The answer must be every line below that holds the word "extent".

(PROVIDED INFORMATION Opens)

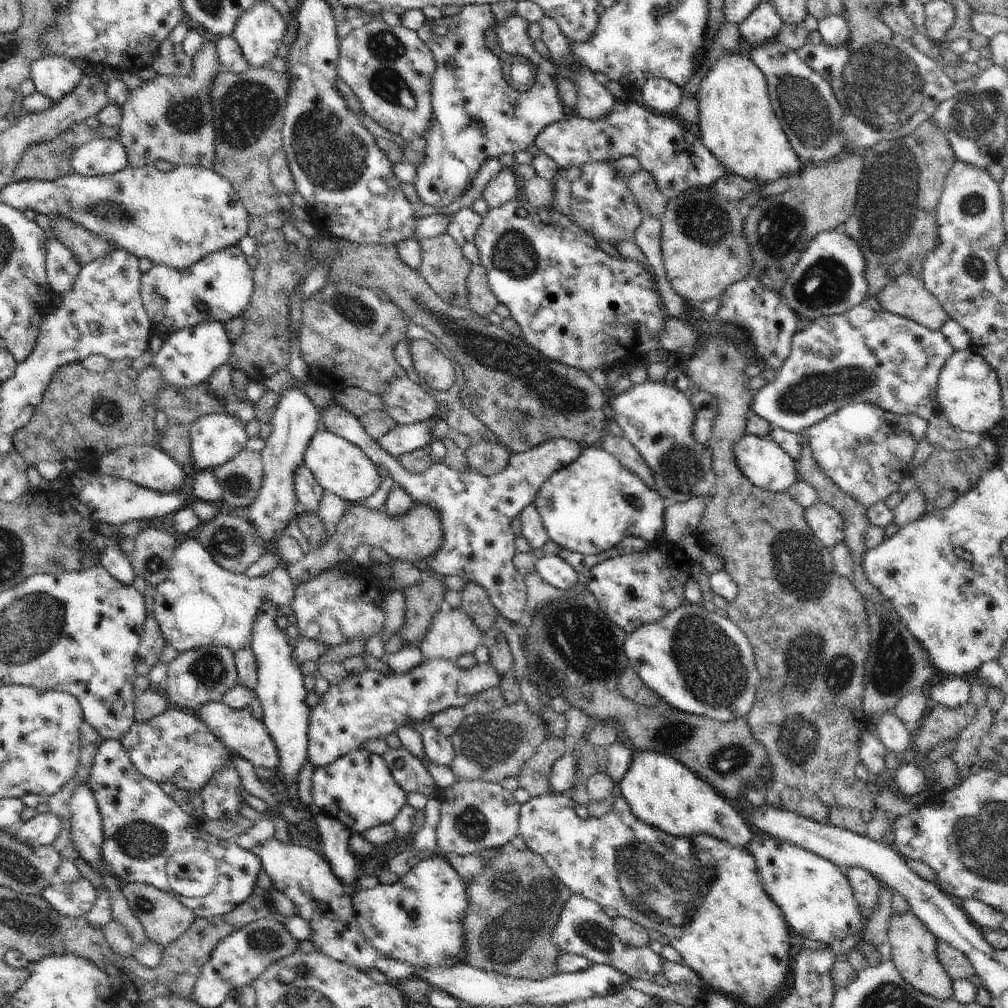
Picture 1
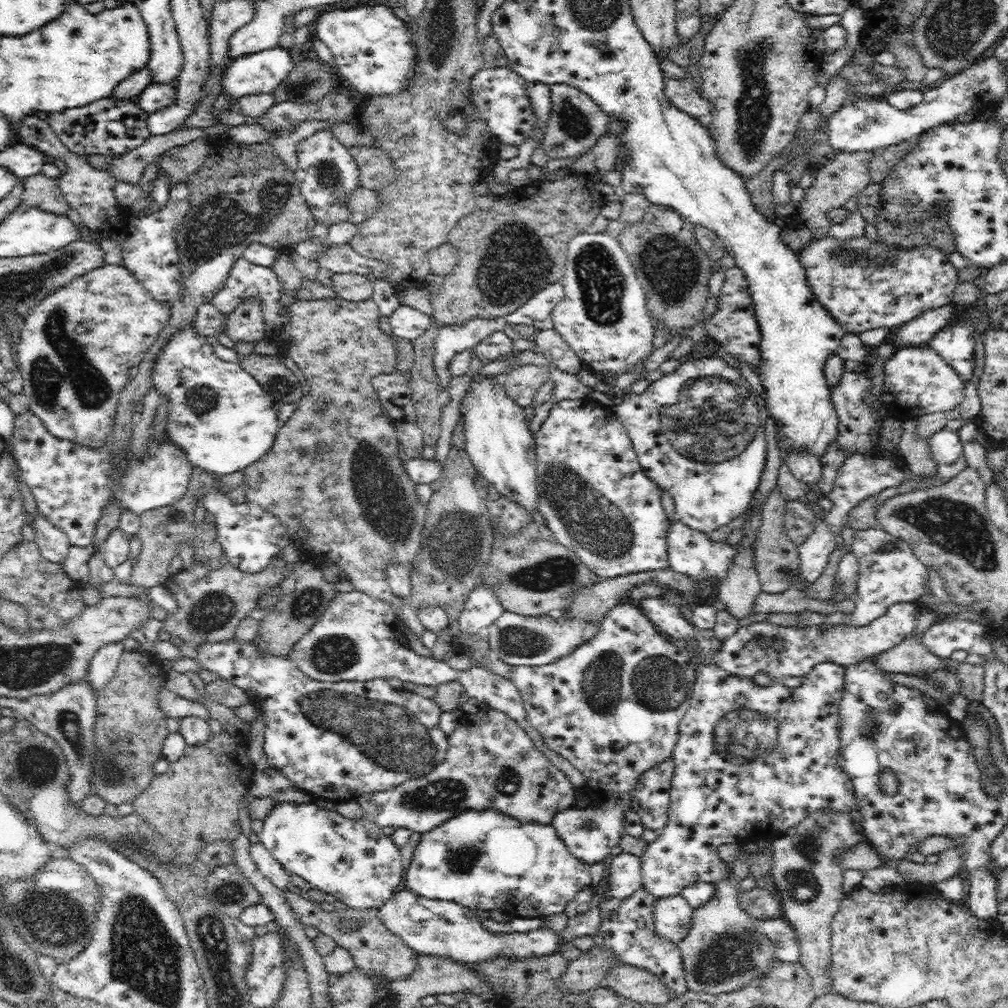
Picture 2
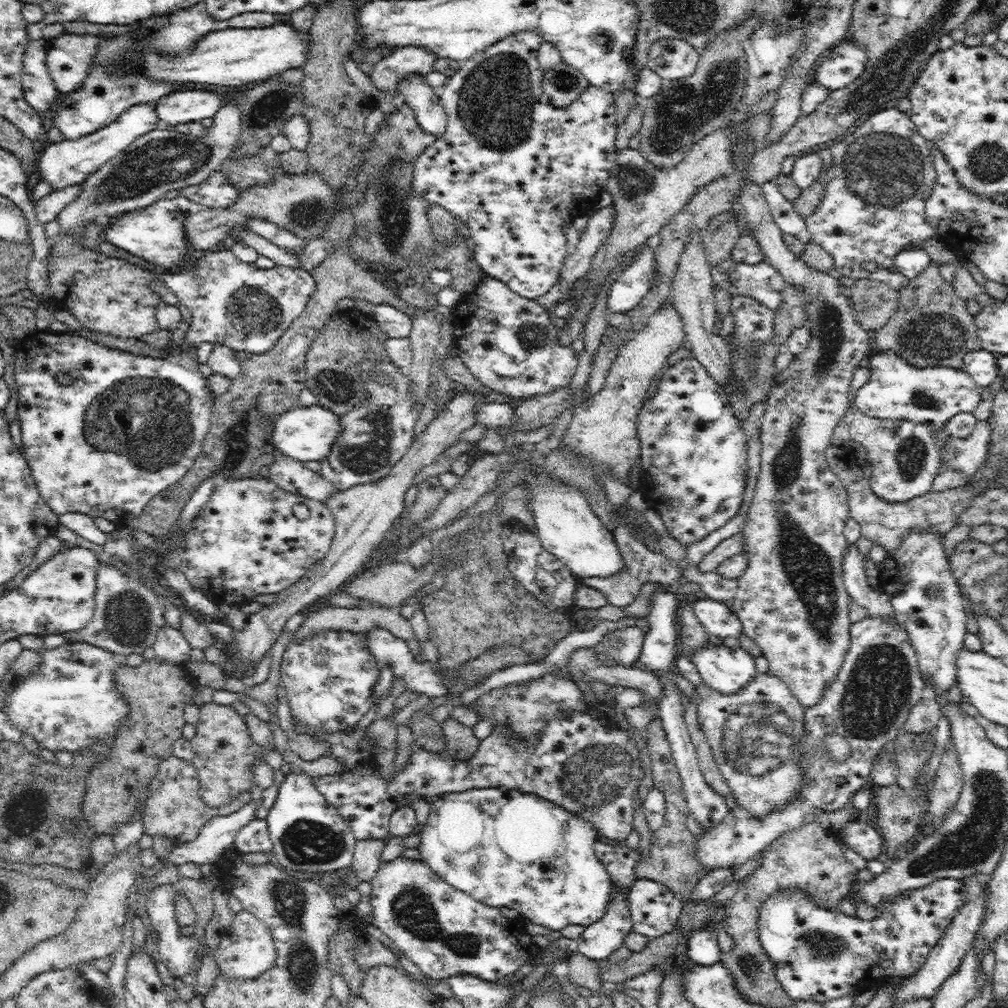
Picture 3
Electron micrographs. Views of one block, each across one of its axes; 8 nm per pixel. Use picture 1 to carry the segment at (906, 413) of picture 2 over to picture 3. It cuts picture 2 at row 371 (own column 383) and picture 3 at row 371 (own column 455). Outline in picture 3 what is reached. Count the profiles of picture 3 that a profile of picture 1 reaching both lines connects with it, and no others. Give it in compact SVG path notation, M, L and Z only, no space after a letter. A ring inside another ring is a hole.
M890 350L879 351L866 358L865 365L870 368L870 378L855 392L854 405L866 416L887 418L887 420L910 420L929 428L933 438L935 438L937 449L942 454L942 458L940 458L942 468L946 464L943 460L944 444L946 444L946 438L949 437L946 432L946 422L956 414L973 413L980 401L982 388L962 368L917 368Z

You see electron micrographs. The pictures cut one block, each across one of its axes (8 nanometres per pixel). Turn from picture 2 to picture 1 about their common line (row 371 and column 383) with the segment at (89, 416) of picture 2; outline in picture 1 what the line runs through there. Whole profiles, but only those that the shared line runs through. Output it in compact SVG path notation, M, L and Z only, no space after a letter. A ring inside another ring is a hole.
M380 15L360 22L339 44L336 72L352 88L366 115L384 130L412 143L431 128L435 59L416 31L403 25L390 27Z

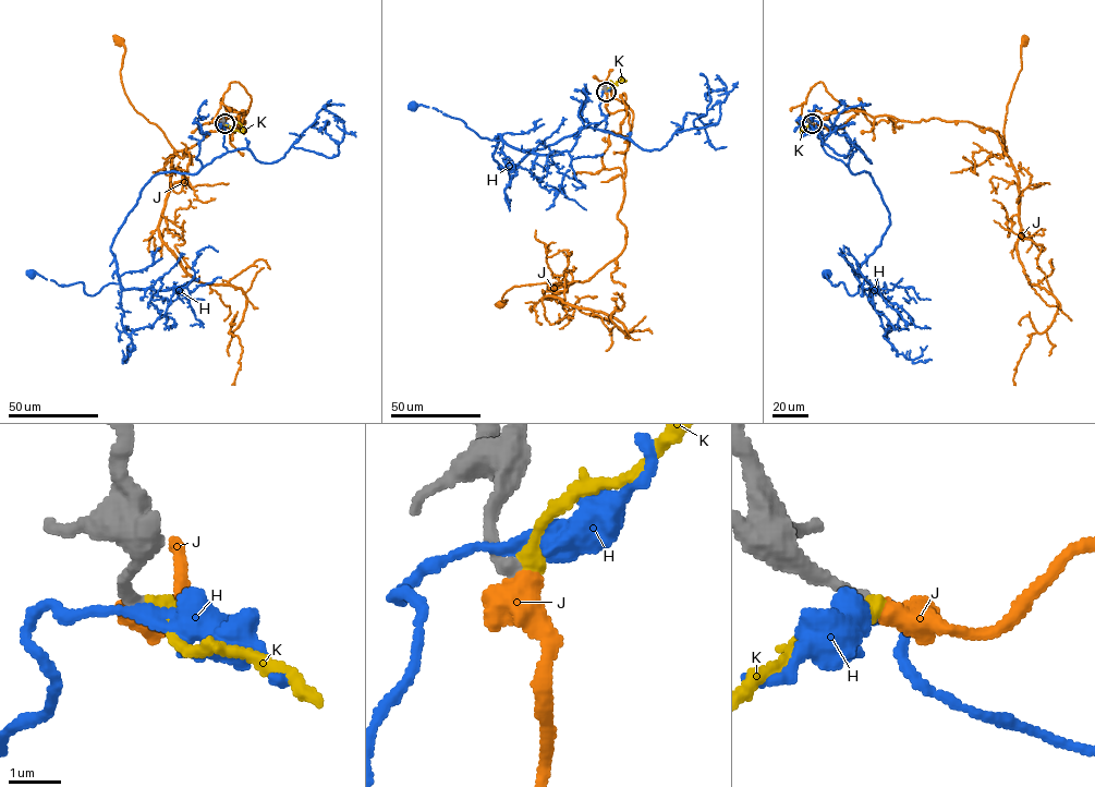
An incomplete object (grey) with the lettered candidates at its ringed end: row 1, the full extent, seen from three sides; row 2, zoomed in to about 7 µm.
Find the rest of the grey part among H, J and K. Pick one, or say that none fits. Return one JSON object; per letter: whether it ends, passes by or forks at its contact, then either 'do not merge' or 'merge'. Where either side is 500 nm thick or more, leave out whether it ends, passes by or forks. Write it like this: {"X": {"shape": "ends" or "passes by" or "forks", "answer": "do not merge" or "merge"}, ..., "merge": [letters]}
{"H": {"shape": "passes by", "answer": "do not merge"}, "J": {"answer": "merge"}, "K": {"shape": "ends", "answer": "do not merge"}, "merge": ["J"]}

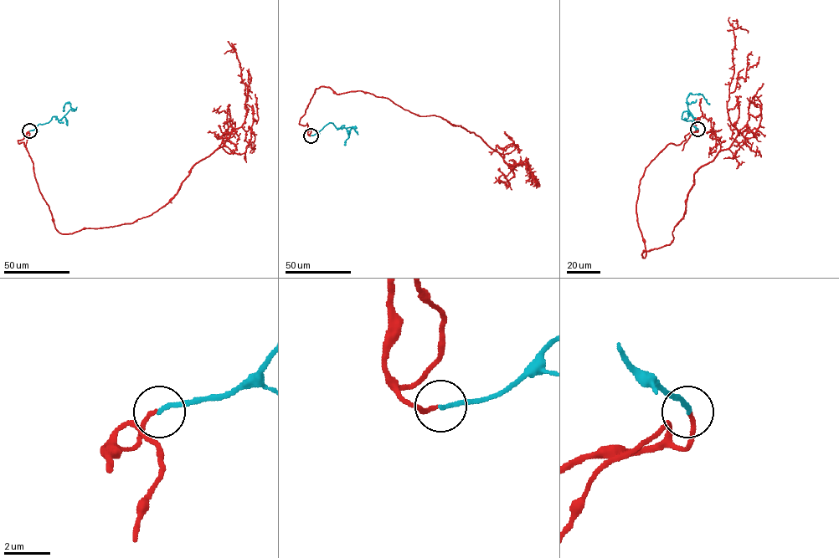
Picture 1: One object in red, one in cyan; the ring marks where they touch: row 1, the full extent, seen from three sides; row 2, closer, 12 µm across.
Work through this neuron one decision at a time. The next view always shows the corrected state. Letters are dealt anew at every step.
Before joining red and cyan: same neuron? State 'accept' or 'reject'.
accept

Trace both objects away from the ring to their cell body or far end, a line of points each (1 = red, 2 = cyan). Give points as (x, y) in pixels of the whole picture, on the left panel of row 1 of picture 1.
1: (29, 130), (18, 142), (59, 232), (132, 222), (164, 206), (244, 122), (240, 63), (233, 49), (223, 53)
2: (29, 130), (39, 124), (48, 122), (53, 116), (60, 120), (70, 109), (69, 102), (63, 111)

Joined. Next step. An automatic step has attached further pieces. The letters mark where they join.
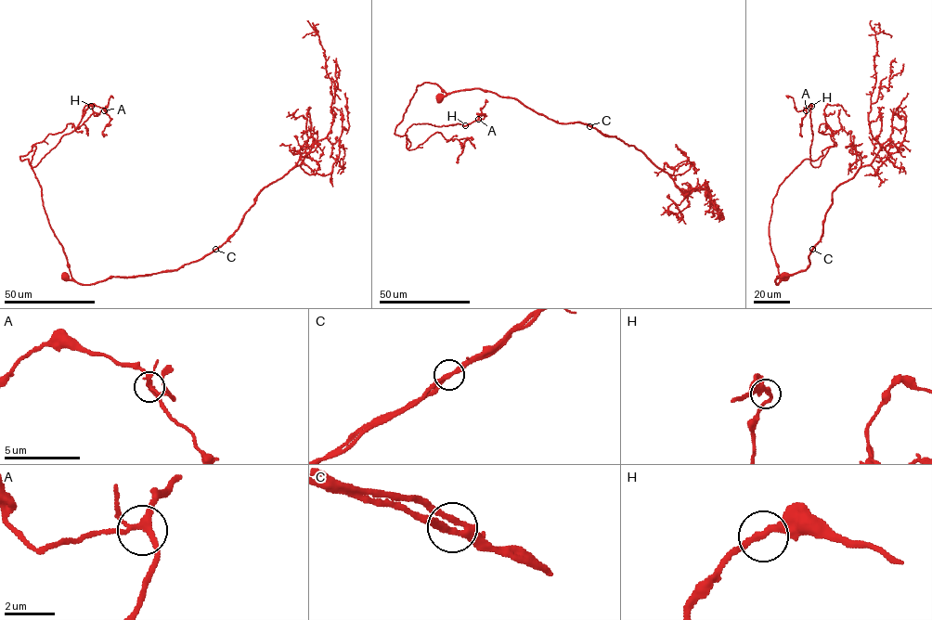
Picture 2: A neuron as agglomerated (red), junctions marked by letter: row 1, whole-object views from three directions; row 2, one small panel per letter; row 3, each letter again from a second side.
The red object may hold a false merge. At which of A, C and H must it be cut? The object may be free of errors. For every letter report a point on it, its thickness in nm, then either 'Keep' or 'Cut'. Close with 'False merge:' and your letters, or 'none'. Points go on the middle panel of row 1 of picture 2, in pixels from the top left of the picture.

(PROVIDED INFORMATION Closes)

RESPONSE:
An incomplete object (grey) with the lettered candidates at its ringed end: row 1, the full extent, seen from three sides; row 2, zoomed in to about 7 µm.
Picture 1: One object in red, one in cyan; the ring marks where they touch: row 1, the full extent, seen from three sides; row 2, closer, 12 µm across.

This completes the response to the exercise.